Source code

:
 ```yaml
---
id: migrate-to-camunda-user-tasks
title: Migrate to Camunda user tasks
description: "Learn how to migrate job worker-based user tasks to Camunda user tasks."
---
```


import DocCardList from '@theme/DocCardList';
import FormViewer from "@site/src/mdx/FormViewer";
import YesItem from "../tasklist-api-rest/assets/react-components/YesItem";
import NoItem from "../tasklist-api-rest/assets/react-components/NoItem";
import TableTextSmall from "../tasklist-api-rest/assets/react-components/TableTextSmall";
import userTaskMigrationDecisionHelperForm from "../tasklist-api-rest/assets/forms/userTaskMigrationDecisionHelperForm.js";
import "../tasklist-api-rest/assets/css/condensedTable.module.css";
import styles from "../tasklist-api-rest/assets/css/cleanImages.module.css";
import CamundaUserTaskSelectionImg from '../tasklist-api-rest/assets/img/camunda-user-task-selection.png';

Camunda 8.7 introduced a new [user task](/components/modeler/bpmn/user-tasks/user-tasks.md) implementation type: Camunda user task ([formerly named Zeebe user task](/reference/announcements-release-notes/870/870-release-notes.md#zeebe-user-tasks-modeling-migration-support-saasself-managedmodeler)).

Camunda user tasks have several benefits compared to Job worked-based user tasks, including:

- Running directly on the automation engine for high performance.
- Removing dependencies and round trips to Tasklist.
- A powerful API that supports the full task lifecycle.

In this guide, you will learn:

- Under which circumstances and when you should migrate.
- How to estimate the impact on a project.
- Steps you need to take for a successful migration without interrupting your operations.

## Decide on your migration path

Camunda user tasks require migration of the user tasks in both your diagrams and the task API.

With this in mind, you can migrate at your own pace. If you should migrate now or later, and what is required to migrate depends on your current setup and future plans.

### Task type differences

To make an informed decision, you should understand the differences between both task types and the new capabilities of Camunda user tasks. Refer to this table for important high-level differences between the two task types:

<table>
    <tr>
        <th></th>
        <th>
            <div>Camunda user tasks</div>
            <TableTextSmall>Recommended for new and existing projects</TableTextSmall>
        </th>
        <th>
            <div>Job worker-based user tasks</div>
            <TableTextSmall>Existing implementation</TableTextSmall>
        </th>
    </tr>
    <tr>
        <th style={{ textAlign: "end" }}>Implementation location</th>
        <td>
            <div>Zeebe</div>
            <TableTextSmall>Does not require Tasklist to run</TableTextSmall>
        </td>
::::
→ **Exercise objective**
When copying the data above, please keep exactly the lines from its first line through the line with "Camunda user tasks have", both ends included, and drop the rest.

→ **Exercise solution**
Source code

:
 ```yaml
---
id: migrate-to-camunda-user-tasks
title: Migrate to Camunda user tasks
description: "Learn how to migrate job worker-based user tasks to Camunda user tasks."
---
```


import DocCardList from '@theme/DocCardList';
import FormViewer from "@site/src/mdx/FormViewer";
import YesItem from "../tasklist-api-rest/assets/react-components/YesItem";
import NoItem from "../tasklist-api-rest/assets/react-components/NoItem";
import TableTextSmall from "../tasklist-api-rest/assets/react-components/TableTextSmall";
import userTaskMigrationDecisionHelperForm from "../tasklist-api-rest/assets/forms/userTaskMigrationDecisionHelperForm.js";
import "../tasklist-api-rest/assets/css/condensedTable.module.css";
import styles from "../tasklist-api-rest/assets/css/cleanImages.module.css";
import CamundaUserTaskSelectionImg from '../tasklist-api-rest/assets/img/camunda-user-task-selection.png';

Camunda 8.7 introduced a new [user task](/components/modeler/bpmn/user-tasks/user-tasks.md) implementation type: Camunda user task ([formerly named Zeebe user task](/reference/announcements-release-notes/870/870-release-notes.md#zeebe-user-tasks-modeling-migration-support-saasself-managedmodeler)).

Camunda user tasks have several benefits compared to Job worked-based user tasks, including:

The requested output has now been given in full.